# [ABOUT THIS EXERCISE]
Return the full listing unchanged, excluding any images it contains.
Start of Block
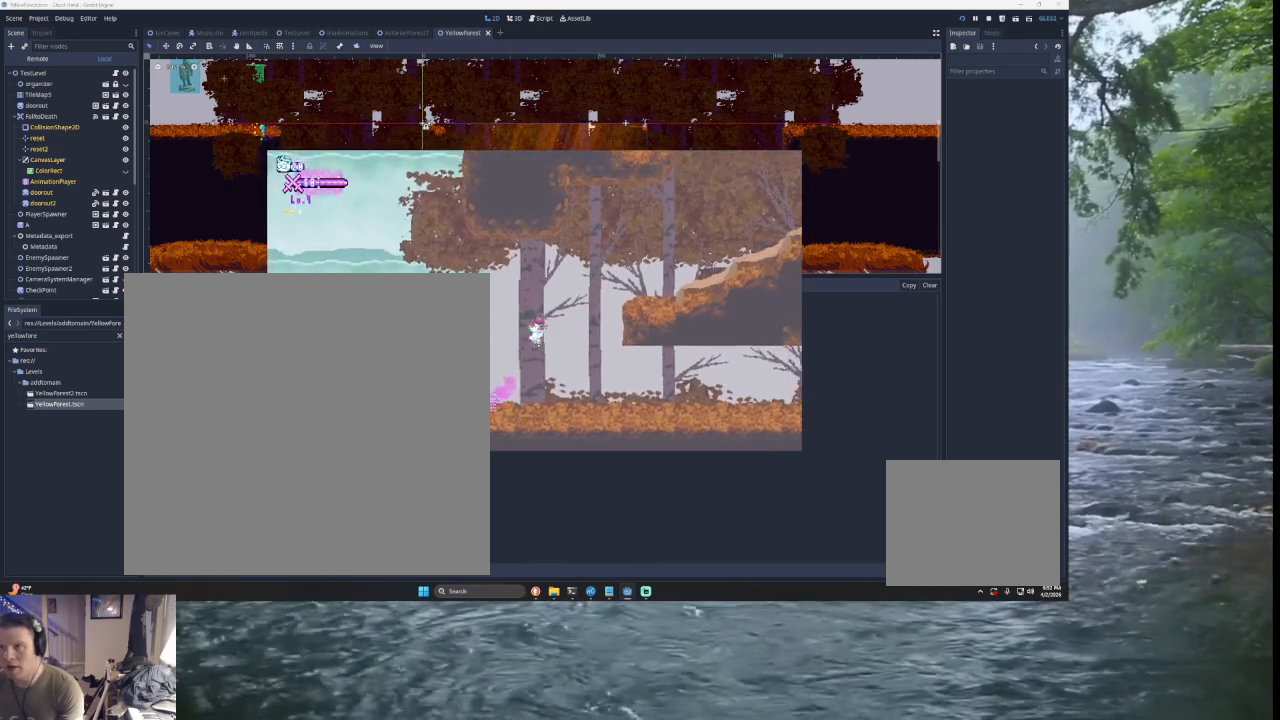
{"buttons": ["TRIANGLE"], "left_stick": "right", "right_stick": "center", "events": [[33, "TRIANGLE", "up"], [100, "TRIANGLE", "down"]]}
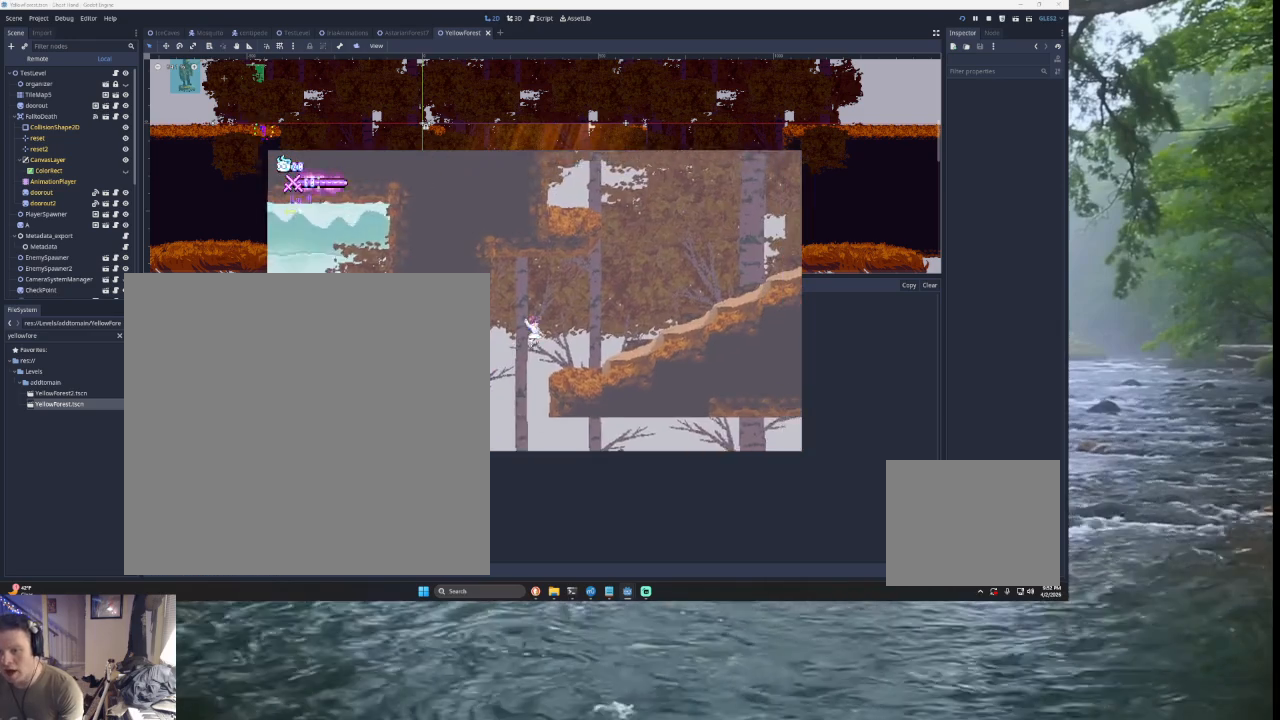
{"buttons": ["TRIANGLE"], "left_stick": "right", "right_stick": "center", "events": [[67, "TRIANGLE", "up"], [267, "left_stick", "center"], [367, "left_stick", "right"], [400, "TRIANGLE", "down"]]}
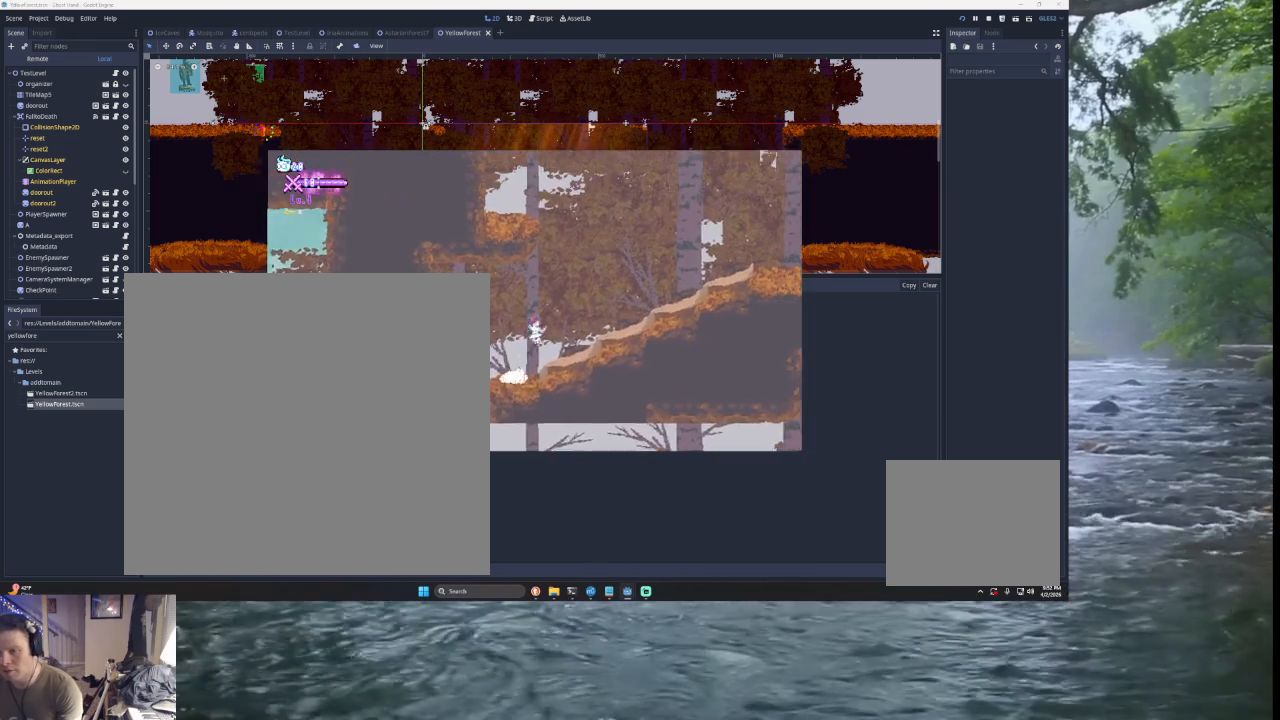
{"buttons": ["TRIANGLE"], "left_stick": "left", "right_stick": "center", "events": [[167, "TRIANGLE", "up"], [200, "TRIANGLE", "down"], [200, "left_stick", "center"], [267, "left_stick", "left"]]}
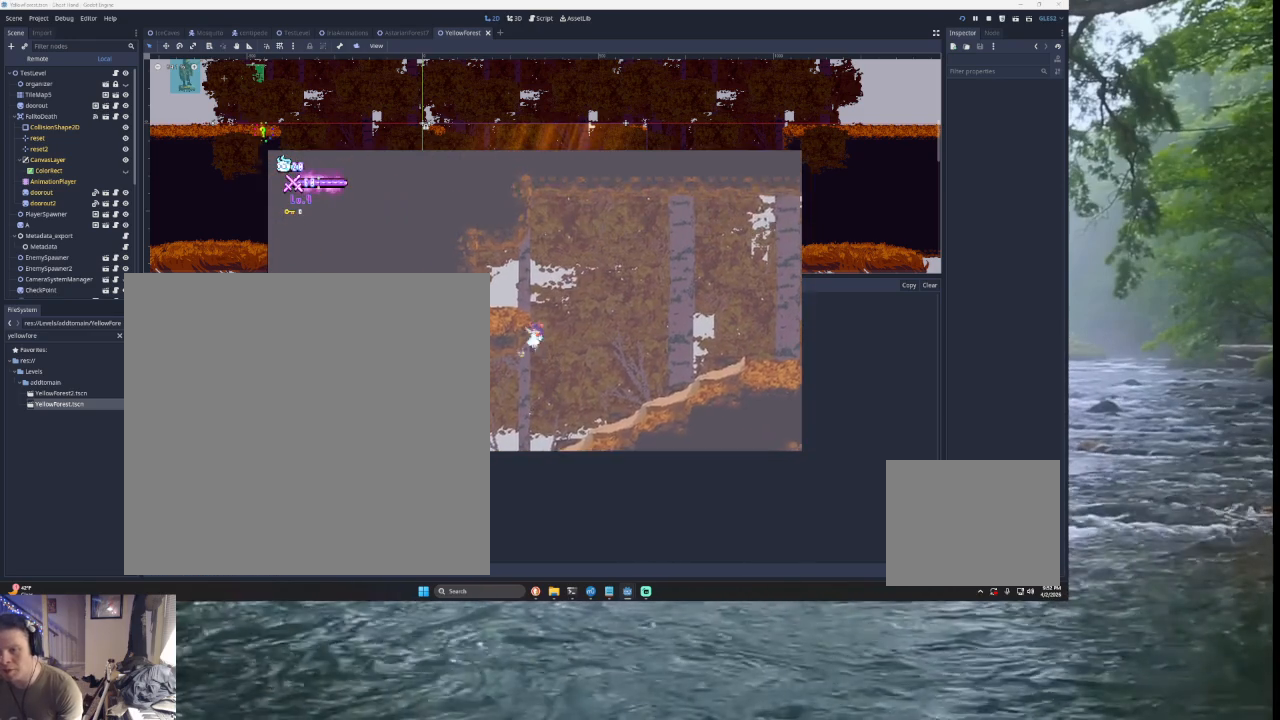
{"buttons": ["TRIANGLE"], "left_stick": "right", "right_stick": "center", "events": [[33, "TRIANGLE", "up"], [67, "left_stick", "center"], [100, "TRIANGLE", "down"], [133, "left_stick", "down-right"], [233, "left_stick", "right"]]}
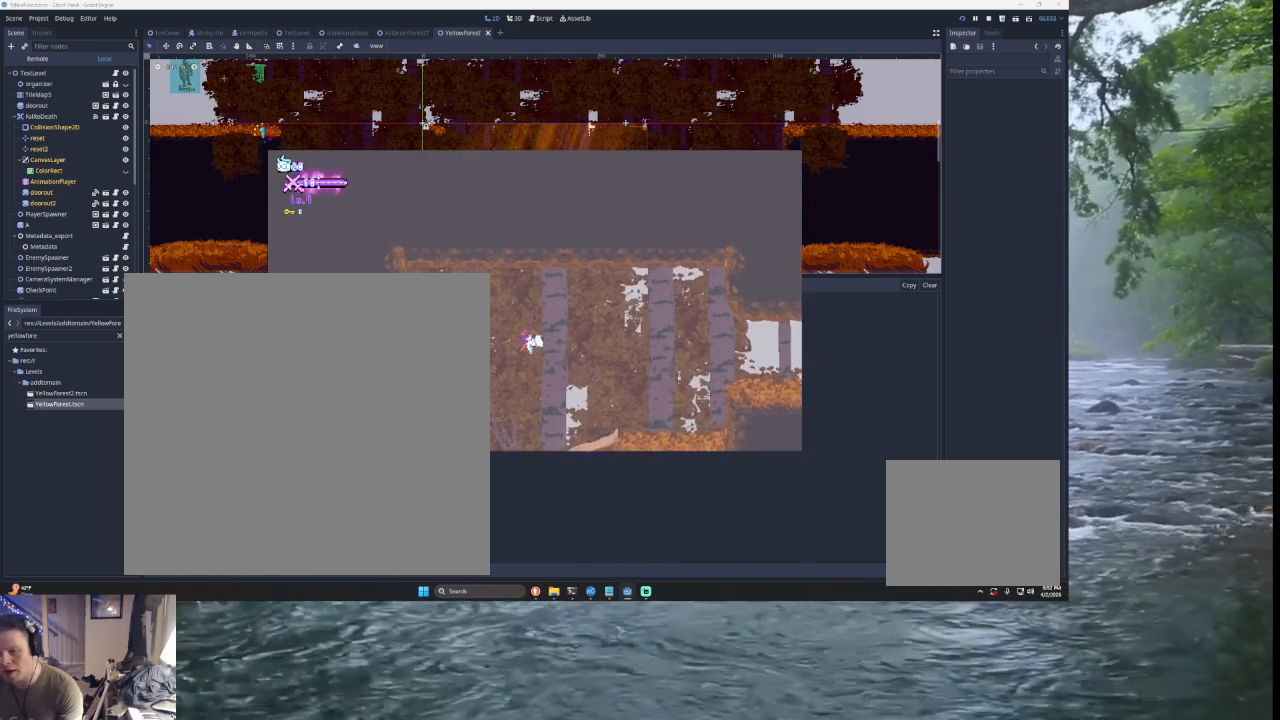
{"buttons": [], "left_stick": "center", "right_stick": "center", "events": [[33, "TRIANGLE", "up"], [467, "left_stick", "center"]]}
End of Block
# [TASK RESPONSE]
{"buttons": ["TRIANGLE"], "left_stick": "right", "right_stick": "center", "events": [[33, "TRIANGLE", "up"], [100, "TRIANGLE", "down"]]}
{"buttons": ["TRIANGLE"], "left_stick": "right", "right_stick": "center", "events": [[67, "TRIANGLE", "up"], [267, "left_stick", "center"], [367, "left_stick", "right"], [400, "TRIANGLE", "down"]]}
{"buttons": ["TRIANGLE"], "left_stick": "left", "right_stick": "center", "events": [[167, "TRIANGLE", "up"], [200, "TRIANGLE", "down"], [200, "left_stick", "center"], [267, "left_stick", "left"]]}
{"buttons": ["TRIANGLE"], "left_stick": "right", "right_stick": "center", "events": [[33, "TRIANGLE", "up"], [67, "left_stick", "center"], [100, "TRIANGLE", "down"], [133, "left_stick", "down-right"], [233, "left_stick", "right"]]}
{"buttons": [], "left_stick": "center", "right_stick": "center", "events": [[33, "TRIANGLE", "up"], [467, "left_stick", "center"]]}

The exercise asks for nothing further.